Dans la deuxième moitié du Poggio, Poulidor accélère à nouveau. En route pour sa première et unique victoire dans un monument. De justesse, car sur la Via Roma, le jeune Poupou, âgé de 24 ans, ne conserve finalement que trois secondes d’avance sur Rik Van Looy, qui remporte le sprint du groupe de poursuivants.
Le petit-fils Mathieu revient sur cette histoire soixante ans plus tard, en 2021. « Si je gagne Milan-Sanremo samedi, ce sera bien sûr génial. Mon grand-père est toujours une grande source d’inspiration pour moi. Il en sera ainsi jusqu’à la fin de ma carrière. Mais une motivation supplémentaire ? Non, ce n’est pas le cas. Gagner Milan-Sanremo est déjà historique en soi ».
Le Néerlandais ne marchera pas sur les pas de son grand-père dans cette édition de la Primavera. Il termine cinquième d’une course remportée par Jasper Stuyven. Il s’est montré trop défensif dans le Poggio. « J’aurais dû attaquer, mais je n’ai pas osé. »
Fast forward jusqu’au samedi 18 mars 2023, 62 ans jour pour jour après la victoire de Poulidor, décédé en 2019. Sur la ligne d’arrivée de cette même Via Roma, sa fille Corinne verse une larme. Son fils Mathieu vient de remporter Milan-Sanremo. Comme son grand-père, comme si c’était prédestiné. Il s’est envolé tel un avion de chasse dans les derniers hectomètres du Poggio et a rallié l’arrivée en solitaire. Avec un peu plus de marge que son papy.
□ □ □ □ □
■ Objectif ■
Répondez aux questions suivantes en vous appuyant sur le texte consacré à Milan-Sanremo.
1. Quel âge a Poulidor lors de sa victoire sur la Via Roma ?
2. Quel coureur remporte la course dans laquelle Mathieu termine cinquième ?
3. En quelle année Poulidor est-il décédé ?
□ □ □ □ □
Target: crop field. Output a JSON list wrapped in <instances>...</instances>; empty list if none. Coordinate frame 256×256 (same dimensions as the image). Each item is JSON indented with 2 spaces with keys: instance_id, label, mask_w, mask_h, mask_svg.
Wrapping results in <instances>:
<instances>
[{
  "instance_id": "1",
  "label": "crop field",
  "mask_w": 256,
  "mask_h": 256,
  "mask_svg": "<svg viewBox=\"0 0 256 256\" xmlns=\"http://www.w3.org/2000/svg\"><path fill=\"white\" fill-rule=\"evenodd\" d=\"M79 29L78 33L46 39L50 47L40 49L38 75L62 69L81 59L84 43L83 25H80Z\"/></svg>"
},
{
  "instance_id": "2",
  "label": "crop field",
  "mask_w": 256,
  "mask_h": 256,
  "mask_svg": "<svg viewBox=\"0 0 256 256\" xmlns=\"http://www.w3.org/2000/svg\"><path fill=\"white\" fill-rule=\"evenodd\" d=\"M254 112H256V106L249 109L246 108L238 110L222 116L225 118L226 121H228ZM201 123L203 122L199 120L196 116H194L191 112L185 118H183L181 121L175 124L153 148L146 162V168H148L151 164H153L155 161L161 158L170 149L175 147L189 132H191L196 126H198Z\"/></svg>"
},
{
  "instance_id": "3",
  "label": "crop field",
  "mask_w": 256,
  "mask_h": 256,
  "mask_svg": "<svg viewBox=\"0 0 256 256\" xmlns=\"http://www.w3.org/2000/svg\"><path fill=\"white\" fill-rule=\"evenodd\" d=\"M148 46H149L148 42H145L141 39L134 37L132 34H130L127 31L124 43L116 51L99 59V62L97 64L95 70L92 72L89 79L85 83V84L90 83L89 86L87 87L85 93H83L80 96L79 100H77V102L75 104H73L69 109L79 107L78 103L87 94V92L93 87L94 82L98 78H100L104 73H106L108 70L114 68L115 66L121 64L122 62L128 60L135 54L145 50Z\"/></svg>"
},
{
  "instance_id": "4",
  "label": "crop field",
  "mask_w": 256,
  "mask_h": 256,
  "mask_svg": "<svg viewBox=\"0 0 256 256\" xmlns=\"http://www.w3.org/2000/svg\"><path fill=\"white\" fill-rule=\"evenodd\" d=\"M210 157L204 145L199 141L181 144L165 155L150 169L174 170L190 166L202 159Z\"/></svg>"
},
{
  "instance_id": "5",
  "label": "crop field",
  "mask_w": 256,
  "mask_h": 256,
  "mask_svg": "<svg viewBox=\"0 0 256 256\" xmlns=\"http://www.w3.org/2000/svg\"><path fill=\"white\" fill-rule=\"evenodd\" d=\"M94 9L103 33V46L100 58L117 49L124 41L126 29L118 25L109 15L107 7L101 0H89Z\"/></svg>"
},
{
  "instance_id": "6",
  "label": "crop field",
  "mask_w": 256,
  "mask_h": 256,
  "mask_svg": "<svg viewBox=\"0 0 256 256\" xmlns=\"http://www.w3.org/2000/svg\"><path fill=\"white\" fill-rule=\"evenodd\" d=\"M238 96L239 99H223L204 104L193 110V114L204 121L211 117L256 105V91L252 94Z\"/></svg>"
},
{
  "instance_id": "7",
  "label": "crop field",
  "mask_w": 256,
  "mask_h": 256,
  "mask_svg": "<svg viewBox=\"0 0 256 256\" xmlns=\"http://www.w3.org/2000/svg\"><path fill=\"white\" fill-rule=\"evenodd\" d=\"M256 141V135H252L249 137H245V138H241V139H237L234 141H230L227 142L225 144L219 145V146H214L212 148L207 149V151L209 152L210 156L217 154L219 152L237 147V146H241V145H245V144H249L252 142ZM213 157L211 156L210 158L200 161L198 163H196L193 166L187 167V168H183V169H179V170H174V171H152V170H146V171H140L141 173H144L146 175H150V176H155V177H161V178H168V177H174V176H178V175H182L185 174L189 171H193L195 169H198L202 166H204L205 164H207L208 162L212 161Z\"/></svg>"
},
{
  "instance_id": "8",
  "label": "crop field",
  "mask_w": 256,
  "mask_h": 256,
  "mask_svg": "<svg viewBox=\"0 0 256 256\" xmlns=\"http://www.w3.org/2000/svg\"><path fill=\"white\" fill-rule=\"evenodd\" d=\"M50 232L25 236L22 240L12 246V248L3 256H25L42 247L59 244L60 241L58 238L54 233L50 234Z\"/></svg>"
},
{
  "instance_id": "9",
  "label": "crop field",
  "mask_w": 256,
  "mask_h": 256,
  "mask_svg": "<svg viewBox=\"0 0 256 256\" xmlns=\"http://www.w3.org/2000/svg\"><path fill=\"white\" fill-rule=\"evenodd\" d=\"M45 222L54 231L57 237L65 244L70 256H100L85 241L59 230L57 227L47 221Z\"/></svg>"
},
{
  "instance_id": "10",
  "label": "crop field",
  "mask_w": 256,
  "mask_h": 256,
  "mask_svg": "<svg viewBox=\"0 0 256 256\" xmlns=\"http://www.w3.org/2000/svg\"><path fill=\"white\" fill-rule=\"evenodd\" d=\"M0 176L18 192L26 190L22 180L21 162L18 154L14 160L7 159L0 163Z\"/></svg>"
□ □ □ □ □
■ Exercice terminé ■
1. Il a 24 ans.
2. Jasper Stuyven.
3. En 2019.